**PROVIDED DATA:**
----

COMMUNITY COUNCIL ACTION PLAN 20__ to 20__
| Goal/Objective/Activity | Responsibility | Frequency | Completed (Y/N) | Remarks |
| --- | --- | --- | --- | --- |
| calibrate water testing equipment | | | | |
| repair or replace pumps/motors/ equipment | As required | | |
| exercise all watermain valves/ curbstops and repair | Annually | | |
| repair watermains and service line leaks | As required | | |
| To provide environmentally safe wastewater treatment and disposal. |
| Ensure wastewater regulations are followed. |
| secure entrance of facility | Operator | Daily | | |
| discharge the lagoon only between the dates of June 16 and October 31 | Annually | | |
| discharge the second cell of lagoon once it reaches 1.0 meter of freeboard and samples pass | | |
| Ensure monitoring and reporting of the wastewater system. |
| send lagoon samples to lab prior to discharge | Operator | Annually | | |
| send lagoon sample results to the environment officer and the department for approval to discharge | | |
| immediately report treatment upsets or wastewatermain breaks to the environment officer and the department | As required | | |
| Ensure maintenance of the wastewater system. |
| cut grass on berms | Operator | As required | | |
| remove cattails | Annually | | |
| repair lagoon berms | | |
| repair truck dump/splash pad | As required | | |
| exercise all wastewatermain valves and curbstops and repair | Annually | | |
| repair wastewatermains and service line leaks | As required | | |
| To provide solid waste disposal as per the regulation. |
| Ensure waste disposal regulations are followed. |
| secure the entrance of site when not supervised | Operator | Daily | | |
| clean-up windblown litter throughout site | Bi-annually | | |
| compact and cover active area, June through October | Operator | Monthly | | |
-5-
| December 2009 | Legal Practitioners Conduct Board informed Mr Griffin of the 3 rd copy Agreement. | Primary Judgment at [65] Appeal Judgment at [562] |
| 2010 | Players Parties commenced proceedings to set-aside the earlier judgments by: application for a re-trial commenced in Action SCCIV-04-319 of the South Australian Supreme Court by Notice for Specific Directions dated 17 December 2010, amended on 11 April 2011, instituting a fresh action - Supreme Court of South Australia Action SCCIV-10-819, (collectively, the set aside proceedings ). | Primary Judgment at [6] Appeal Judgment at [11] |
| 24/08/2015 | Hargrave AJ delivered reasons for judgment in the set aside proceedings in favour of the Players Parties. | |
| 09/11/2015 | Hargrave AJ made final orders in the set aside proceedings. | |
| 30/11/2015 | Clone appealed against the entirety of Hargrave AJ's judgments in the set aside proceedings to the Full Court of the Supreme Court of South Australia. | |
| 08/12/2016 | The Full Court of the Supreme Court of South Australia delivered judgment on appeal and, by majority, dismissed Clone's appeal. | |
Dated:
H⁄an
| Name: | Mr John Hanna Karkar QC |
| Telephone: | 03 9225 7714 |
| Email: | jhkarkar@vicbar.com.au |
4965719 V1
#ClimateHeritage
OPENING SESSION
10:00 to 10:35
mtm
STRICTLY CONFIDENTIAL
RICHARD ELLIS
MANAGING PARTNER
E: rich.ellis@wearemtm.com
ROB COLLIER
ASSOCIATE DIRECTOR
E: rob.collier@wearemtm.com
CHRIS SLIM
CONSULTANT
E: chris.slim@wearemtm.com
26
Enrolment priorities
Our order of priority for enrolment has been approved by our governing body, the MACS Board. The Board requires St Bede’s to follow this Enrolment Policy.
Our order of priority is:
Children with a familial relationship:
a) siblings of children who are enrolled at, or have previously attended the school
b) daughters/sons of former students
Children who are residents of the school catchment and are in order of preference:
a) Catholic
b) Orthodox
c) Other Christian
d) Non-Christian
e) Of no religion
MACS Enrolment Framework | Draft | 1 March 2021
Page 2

----

**REQUIRED WORK:** Go through the listing and say how many lines contain the string "officer", offering only the number.

**FINAL ANSWER:** 2